The paper "Modularization is Better: Effective Code Generation with Modular Prompting" introduces a novel approach, Modularization-of-Thought (MoT) prompting, to enhance code generation in LLMs. Traditional code generation techniques like Chain-of-Thought (CoT) prompting suffer from limitations due to their linear, monolithic structure, which hampers the understanding of complex problems that require hierarchical solutions. MoT aims to address these limitations by incorporating modularization principles, thereby enabling a structured, interpretable problem-solving process through the construction of Multi-Level Reasoning (MLR) Graphs.

Approach

Modularization-of-Thought (MoT) Prompting

MoT adopts a hierarchical task decomposition approach inspired by software modularization principles. It attempts to break down complex programming problems into smaller, manageable tasks using MLR Graphs which capture the modular nature of programming problems, thereby enhancing problem comprehension and code generation quality.

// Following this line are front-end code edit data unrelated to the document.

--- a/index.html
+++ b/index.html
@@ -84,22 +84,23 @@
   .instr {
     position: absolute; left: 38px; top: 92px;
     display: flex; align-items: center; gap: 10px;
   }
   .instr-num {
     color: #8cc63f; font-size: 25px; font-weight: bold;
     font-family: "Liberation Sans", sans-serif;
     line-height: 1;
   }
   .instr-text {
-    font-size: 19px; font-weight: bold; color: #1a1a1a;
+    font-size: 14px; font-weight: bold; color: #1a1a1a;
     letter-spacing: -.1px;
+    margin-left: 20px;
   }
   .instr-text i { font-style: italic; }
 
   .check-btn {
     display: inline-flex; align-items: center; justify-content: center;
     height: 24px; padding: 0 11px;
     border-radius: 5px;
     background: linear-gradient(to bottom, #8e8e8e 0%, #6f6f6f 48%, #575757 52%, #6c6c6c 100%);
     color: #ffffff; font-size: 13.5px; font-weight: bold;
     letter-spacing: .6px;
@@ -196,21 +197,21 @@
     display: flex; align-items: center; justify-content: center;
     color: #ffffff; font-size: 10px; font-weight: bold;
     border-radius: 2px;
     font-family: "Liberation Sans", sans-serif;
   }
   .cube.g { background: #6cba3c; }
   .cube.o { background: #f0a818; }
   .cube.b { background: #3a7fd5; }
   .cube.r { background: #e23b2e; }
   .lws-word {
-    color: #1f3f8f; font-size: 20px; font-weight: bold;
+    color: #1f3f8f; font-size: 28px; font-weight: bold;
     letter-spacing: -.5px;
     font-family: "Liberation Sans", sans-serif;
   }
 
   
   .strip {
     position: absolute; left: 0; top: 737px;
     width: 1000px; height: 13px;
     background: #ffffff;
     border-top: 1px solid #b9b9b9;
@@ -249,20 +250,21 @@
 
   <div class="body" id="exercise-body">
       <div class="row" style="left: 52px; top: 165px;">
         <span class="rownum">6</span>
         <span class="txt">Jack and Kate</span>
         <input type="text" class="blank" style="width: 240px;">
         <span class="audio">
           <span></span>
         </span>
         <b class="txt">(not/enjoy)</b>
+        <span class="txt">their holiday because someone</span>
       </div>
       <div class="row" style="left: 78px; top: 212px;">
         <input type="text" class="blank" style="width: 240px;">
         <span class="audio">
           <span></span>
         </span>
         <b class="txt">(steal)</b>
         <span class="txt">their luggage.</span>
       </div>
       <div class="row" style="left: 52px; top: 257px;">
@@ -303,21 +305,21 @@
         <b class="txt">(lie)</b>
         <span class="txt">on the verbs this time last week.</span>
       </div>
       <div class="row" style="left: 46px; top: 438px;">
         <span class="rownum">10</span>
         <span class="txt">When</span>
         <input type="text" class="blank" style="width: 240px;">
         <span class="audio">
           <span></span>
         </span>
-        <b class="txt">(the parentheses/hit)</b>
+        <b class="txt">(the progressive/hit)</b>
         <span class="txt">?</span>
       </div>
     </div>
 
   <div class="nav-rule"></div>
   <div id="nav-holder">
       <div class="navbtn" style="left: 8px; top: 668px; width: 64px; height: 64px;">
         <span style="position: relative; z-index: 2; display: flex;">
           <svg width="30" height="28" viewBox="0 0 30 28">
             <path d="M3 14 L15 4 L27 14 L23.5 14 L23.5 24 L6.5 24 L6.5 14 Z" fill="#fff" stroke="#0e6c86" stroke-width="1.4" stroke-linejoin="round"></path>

MLR Graph Generation Phase: The model constructs an MLR Graph during this phase, which represents hierarchical task decomposition and modular understanding. It captures high-level, intermediate-level, and detailed-level task designs, thereby helping LLMs understand and organize reasoning steps hierarchically.
Code Generation Phase: Guided by the hierarchical MLR Graphs, LLMs progressively generate code, which significantly improves code accuracy. This phase ensures that the generated code aligns well with the modular understanding achieved through the MLR Graphs.
Figure 1: The Overview of MoT.

Evaluation

The paper evaluates the MoT technique using two state-of-the-art LLMs, GPT-4o-mini and DeepSeek-R1, on six datasets: HumanEval, HumanEval+, HumanEval-ET, MBPP, MBPP+, and MBPP-ET. The results indicate a significant improvement over existing prompting techniques, such as CoT and SCoT, achieving Pass@1 scores between 58.1% and 95.1%.

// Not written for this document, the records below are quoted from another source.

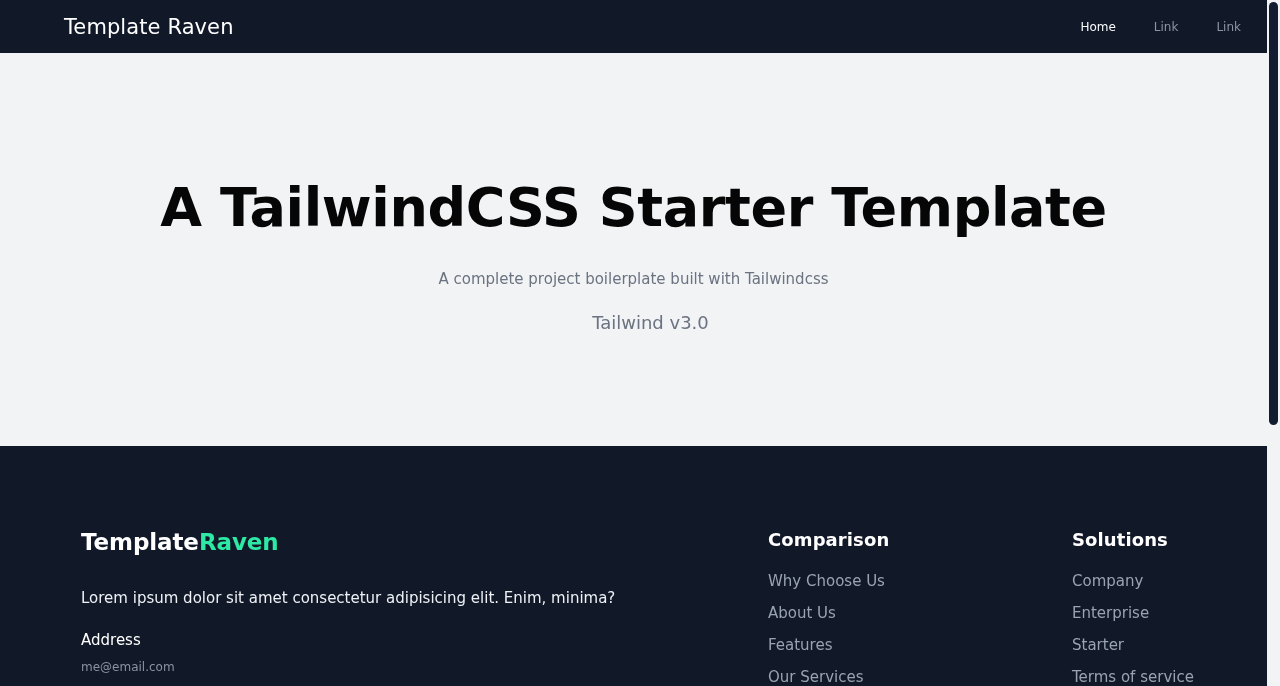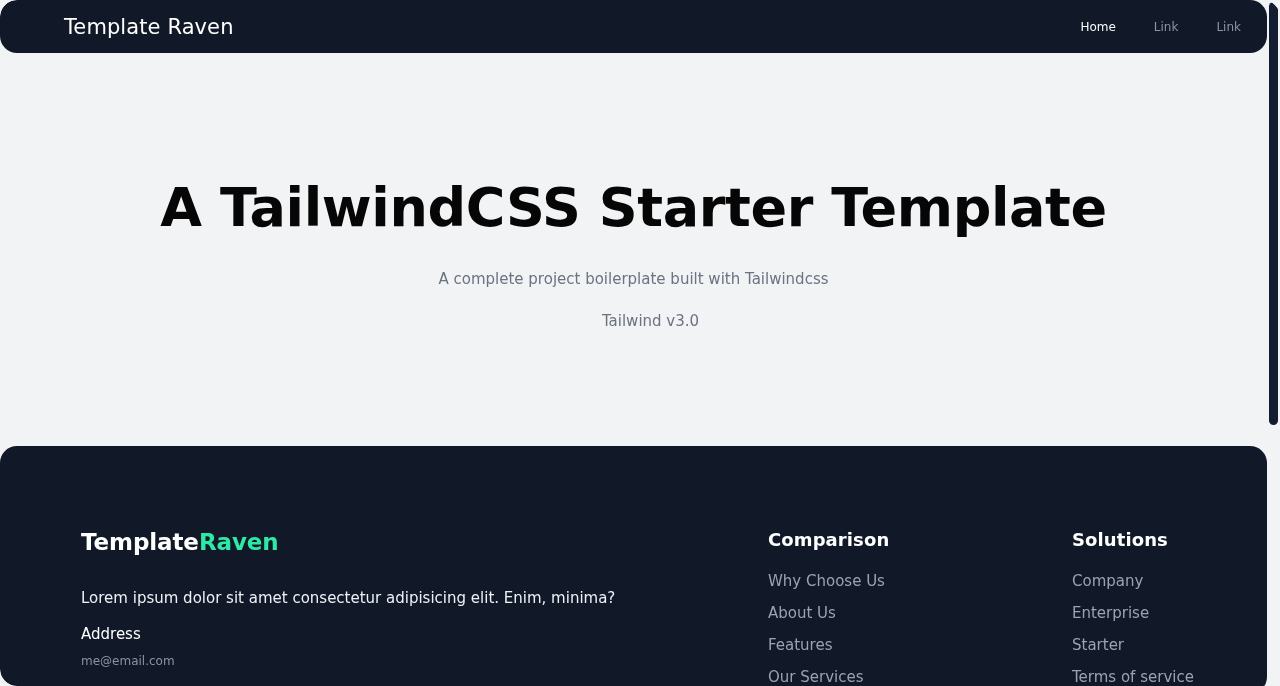--- a/index.html
+++ b/index.html
@@ -1,15 +1,15 @@
 <!DOCTYPE html>
 <html><head>
 <meta charset="utf-8">
 <style>
-  * { margin:0; padding:0; box-sizing:border-box;border-radius:17px; }
+  * { margin:0; padding:0; box-sizing:border-box; }
   html, body {
     width:1280px; height:686px;
     overflow:hidden;
     font-family:"DejaVu Sans", sans-serif;
     background:#f1f3f5;
   }
   #page {
     position:relative;
     width:1280px; height:686px;
     overflow:hidden;
@@ -64,21 +64,21 @@
   }
   .hero-sub {
     margin-top:30px;
     font-size:15px;
     color:#6b7280;
     text-align:center;
     line-height:1.5;
   }
   .hero-sub2 {
     margin-top:21px;
-    font-size:15px;
+    font-size:18px;
     color:#6b7280;
     text-align:center;
     margin-left:34px;
   }
 
   
   .site-footer {
     position:absolute;
     top:446px; left:0;
     width:1267px; height:248px;
@@ -103,21 +103,21 @@
   .f-logo .w { color:#ffffff; }
   .f-logo .g { color:#2ee8a5; }
   .f-desc {
     margin-top:32px;
     font-size:15px;
     color:#eef1f6;
     line-height:1.55;
     white-space:nowrap;
   }
   .f-addr {
-    margin-top:13px;
+    margin-top:19px;
     font-size:15px;
     color:#ffffff;
     line-height:1.55;
   }
   .f-email {
     margin-top:5px;
     font-size:12px;
     color:#8a93a5;
     line-height:1.55;
     text-decoration:none;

Performance Metrics: Metrics such as Pass@1 and Average Pass Ratio (APR) were employed to assess performance. MoT outperformed the baselines in both metrics across all datasets, highlighting its effectiveness.
Figure 2: Comparison of Average Generation Time for Different Prompt Techniques on the HumanEval Dataset.

Discussion

Effectiveness of MLR Graphs and Modularization

The MoT technique's effectiveness lies in its modular approach, allowing complex problems to be broken down into manageable parts, thus facilitating structured problem-solving. The MLR Graphs guide LLMs in understanding task logic and maintaining coherence during code generation.

Code Maintainability: MoT aligns with software engineering practices like modular decomposition, promoting code that is not only higher quality but also more maintainable and scalable.
Figure 3: An example for the effectiveness of MLR Graph.

Cost Implications

The study finds MoT to be efficient, with lower computational costs compared to other advanced prompting techniques. Its design reduces unnecessary steps in reasoning processes, leading to cost-effective yet high-quality code generation.

Conclusion

The study concludes that MoT significantly enhances LLM performance in code generation by leveraging modularization principles. The approach offers a promising pathway not only for improving accuracy and maintainability but also for reducing computational expenses in solving complex programming tasks. As future work, expanding MoT's application across various programming languages and exploring additional programming paradigms could further validate its versatility and robustness.